More Ad-Hoc and Real-Time Analysis
GA4 offers traditional reports based on daily aggregated tables for things like acquisition, engagement (formerly behavior), monetization, retention, and user demographics and tech (platform/device). You may note that the out-of-the-box reports now appear in a card format.
New with GA4 is an ad-hoc tool called Explorations. This allows you to query the raw data rather than the aggregate. A few templates for data visualizations include free form, segment overlap (Venn diagrams), and path exploration (Sankey diagrams). Simply select the visualization you’d like to start with, and then drag and drop segments, dimensions, metrics, and more to play around with the data and uncover interesting insights.
Machine Learning Power
Data-driven attribution for cross-channel models became available in late 2021. These use machine learning to assign credit to marketing touchpoints. This is in contrast to rules-based models such as first click or last click, which are rigid in nature. MOPs teams can reap the benefits of infinite computational analysis that humans couldn’t accomplish in a reasonable amount of time – the model will adjust credit as it discovers changes in trends.
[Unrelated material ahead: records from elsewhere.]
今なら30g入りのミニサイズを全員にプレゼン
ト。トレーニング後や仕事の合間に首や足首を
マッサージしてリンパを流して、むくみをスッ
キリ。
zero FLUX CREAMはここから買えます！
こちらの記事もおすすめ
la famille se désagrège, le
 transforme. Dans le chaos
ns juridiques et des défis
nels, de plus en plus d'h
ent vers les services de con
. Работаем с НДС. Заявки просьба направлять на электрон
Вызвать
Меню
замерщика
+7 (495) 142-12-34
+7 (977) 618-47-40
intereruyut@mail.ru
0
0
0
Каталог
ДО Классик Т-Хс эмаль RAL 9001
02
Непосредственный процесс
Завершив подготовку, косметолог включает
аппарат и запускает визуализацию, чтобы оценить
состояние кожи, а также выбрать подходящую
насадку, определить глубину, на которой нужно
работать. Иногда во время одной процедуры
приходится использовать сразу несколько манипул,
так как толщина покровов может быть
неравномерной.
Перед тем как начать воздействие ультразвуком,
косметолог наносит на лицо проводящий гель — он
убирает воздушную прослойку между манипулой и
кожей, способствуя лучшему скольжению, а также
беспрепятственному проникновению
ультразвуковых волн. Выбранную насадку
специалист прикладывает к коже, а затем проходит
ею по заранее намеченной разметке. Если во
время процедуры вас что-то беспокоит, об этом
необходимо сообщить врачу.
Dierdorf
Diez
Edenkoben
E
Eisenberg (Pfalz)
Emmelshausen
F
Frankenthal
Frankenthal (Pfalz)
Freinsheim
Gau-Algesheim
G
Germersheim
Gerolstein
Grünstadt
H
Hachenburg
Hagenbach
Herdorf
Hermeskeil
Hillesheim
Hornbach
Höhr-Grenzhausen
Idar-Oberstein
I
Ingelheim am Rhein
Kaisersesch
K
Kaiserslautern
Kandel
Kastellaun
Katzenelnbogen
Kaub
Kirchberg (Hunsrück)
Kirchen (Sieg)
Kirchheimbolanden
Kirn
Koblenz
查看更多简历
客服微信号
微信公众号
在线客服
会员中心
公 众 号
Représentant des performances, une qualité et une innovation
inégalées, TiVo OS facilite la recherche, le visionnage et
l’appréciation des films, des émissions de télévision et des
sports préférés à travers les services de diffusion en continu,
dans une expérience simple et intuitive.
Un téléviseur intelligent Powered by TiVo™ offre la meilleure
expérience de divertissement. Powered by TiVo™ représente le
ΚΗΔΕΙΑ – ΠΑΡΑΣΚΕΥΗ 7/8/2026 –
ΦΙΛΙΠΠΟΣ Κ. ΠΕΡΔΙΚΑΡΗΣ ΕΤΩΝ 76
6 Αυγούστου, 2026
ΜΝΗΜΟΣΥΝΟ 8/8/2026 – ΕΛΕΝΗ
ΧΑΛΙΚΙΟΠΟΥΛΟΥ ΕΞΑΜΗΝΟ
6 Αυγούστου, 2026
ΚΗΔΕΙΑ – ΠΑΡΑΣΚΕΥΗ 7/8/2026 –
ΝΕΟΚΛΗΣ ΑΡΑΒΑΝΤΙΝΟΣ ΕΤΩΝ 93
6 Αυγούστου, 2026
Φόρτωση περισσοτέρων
For businesses tracking purchases + value in GA4, predictive metrics can identify the probability of purchase or churn and predicted revenue. These predictions allow you to create predictive audiences for advertising, remarketing, and re-engagement campaigns. Now MOPs teams can leverage machine learning algorithms to develop the most effective audiences rather than using general best guesses about likely purchasers.
Marketing Operations Action Items for GA4
Now that you know a little about the differences between GA4 and the legacy Google Analytics solution, what do you need to do to prepare your organization?
- Confirm whether your website is using the legacy UA or the GA4 property type.
- If you’ve confirmed your company is using the legacy property type, use the GA Setup Assistant wizard to create the new GA4 property. You’ll need to have Editor access to the Google Analytics account; this may be someone on your web team. Configure the property settings based on the conversation you had with your data team.
- You’ll either be able to reuse your existing GA tags or get a new tag, the latter of which will likely need to be implemented by your web team. If you aren’t already using one, now would be a good time to implement a tag manager such as Google Tag Manager.
- Develop a plan to export data from your UA property. The legacy property will continue collecting data until July 1, 2023, during which you can continue using existing reports and time comparisons. However, after an additional six months, you won’t have access to the UA property at all. Now is a great time to take stock of your data and reporting martech stack and connections all up and ensure data is correctly flowing between platforms for best-practices reporting.
The sunsetting of UA may cause an initial feeling of panic, but MOPs practitioners should be excited about the GA4 capabilities that can enhance their work. The combination of web and app data provides a more comprehensive picture of user engagement. Granular control of data collection offers a balance between user privacy and company needs. Ad-hoc exploration and machine learning predictions speed up the process to arrive at actionable insights that have an impact on your company’s bottom line.